Este problema de la responsabilidad por el contenido onírico manifiesto ha sido completamente desplazado y aun eliminado por las revelaciones que ofrece La interpretación de los sueños.
En efecto, sabemos ahora que el contenido manifiesto no es sino un ilusorio artificio, una mera fachada. No vale la pena someterlo a un examen ético ni considerar sus violaciones de la moral más seriamente que las dirigidas contra la lógica matemática. Al hablar del contenido onírico, únicamente es admisible referirse al contenido de los pensamientos preconscientes y al de los deseos reprimidos que la interpretación logra revelar tras la fachada del sueño. No obstante, también esta fachada inmoral tiene un problema que plantearnos, pues ya nos hemos enterado de que las ideas oníricas latentes deben pasar por una severa censura antes de que se les conceda acceso al contenido manifiesto. ¿Cómo es posible, pues, que esta censura, inflexible en general para las más leves transgresiones, fracase tan rotundamente en los sueños manifiestamente inmorales?

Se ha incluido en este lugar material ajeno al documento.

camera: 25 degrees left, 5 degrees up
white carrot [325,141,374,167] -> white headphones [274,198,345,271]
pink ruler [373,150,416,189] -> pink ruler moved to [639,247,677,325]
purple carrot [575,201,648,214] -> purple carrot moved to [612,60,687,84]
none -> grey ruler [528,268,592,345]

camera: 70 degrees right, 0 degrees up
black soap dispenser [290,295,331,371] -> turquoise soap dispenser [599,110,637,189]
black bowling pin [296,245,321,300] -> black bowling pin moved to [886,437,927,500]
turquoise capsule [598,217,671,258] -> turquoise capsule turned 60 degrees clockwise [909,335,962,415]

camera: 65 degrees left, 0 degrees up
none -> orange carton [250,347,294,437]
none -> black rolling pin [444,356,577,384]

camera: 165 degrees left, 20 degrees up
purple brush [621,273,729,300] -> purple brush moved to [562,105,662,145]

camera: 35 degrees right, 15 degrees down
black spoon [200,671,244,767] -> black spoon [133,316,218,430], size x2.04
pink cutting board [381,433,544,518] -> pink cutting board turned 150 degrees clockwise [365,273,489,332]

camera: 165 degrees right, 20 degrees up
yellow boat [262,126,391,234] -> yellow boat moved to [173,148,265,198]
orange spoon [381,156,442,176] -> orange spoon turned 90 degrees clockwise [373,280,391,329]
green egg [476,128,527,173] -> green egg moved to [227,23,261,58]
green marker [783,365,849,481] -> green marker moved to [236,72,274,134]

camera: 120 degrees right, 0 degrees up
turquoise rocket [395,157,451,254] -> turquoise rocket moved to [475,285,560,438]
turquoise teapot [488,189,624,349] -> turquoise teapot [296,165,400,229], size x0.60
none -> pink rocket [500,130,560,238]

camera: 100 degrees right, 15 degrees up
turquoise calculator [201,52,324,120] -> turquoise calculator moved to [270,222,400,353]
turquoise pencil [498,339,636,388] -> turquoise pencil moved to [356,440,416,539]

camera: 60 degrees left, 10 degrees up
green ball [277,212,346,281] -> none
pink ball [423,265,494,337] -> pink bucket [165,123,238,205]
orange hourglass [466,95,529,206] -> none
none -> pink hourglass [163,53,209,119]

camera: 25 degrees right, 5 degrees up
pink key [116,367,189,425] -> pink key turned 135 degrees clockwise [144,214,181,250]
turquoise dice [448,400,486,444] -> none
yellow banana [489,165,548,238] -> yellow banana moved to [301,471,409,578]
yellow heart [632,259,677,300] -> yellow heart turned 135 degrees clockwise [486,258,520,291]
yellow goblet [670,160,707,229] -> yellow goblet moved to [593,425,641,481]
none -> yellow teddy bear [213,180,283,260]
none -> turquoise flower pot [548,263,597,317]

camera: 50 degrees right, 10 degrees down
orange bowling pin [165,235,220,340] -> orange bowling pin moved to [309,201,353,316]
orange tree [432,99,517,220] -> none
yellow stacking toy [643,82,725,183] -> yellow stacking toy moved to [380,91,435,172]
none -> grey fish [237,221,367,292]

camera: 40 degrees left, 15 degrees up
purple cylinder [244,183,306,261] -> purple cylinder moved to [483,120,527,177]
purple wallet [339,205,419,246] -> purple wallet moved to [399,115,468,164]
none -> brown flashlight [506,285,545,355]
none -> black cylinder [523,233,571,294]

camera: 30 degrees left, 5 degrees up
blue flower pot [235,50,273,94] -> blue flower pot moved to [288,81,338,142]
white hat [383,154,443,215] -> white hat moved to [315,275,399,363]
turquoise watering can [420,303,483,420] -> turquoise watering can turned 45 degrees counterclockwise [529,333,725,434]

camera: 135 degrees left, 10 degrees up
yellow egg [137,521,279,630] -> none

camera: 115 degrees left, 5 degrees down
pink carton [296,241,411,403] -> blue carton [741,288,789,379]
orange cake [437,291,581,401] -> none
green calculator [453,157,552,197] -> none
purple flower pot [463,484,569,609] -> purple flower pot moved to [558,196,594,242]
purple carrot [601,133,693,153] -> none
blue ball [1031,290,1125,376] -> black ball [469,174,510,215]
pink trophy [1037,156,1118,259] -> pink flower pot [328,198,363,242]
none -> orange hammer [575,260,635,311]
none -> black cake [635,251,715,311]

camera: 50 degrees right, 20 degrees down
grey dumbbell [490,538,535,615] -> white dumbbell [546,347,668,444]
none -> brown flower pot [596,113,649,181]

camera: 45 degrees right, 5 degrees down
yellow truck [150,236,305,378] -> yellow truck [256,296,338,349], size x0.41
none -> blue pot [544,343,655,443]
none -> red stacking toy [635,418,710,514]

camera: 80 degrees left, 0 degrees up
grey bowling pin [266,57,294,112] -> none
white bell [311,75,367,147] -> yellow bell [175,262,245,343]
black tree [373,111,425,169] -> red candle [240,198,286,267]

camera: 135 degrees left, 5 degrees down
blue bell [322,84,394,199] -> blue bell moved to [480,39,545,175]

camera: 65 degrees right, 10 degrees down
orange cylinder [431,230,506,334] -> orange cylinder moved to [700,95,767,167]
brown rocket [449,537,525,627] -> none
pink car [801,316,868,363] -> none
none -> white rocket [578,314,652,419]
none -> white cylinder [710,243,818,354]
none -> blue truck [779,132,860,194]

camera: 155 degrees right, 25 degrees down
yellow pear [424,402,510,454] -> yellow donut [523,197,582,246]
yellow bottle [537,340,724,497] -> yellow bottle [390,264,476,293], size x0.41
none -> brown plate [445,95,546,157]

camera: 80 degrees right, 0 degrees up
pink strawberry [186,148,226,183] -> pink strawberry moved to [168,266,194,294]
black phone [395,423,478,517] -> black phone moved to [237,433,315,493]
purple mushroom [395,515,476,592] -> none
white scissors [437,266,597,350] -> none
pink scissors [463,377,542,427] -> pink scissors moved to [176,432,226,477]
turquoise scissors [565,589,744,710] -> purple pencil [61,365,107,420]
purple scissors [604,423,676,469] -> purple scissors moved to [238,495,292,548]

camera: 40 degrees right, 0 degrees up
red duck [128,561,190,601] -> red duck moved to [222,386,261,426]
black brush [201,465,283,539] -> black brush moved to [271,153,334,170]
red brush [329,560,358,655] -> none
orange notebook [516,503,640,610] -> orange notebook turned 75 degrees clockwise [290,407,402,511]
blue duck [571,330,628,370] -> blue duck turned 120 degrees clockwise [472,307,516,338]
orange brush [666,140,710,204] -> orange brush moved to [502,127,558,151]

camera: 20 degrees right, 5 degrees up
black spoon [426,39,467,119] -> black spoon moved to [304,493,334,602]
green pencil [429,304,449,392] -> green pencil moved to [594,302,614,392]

No es fácil hallar la respuesta, y en definitiva, ésta quizá no pueda ser del todo satisfactoria. Para empezar será preciso someter estos sueños a la interpretación, comprobándose entonces que algunos de ellos no ofendieron a la censura, simplemente porque en el fondo no contenían nada malo. No son más que bravatas inocentes, identificaciones que pretenden simular una máscara; no fueron censurados porque no decían la verdad. Otros, en cambio -confesémoslo: la inmensa mayoría-, realmente significan lo que pregonan y, sin embargo, no han sido deformados por la censura. Son expresiones de impulsos inmorales, incestuosos y perversos, o deseos homicidas y sádicos. Frente a algunos de esos sueños el soñante reacciona despertándose angustiado; en tal caso, la situación ya no da lugar a dudas. La censura ha dejado de actuar, el peligro fue advertido demasiado tarde y el despliegue de angustia viene a representar el sucedáneo de la deformación omitida.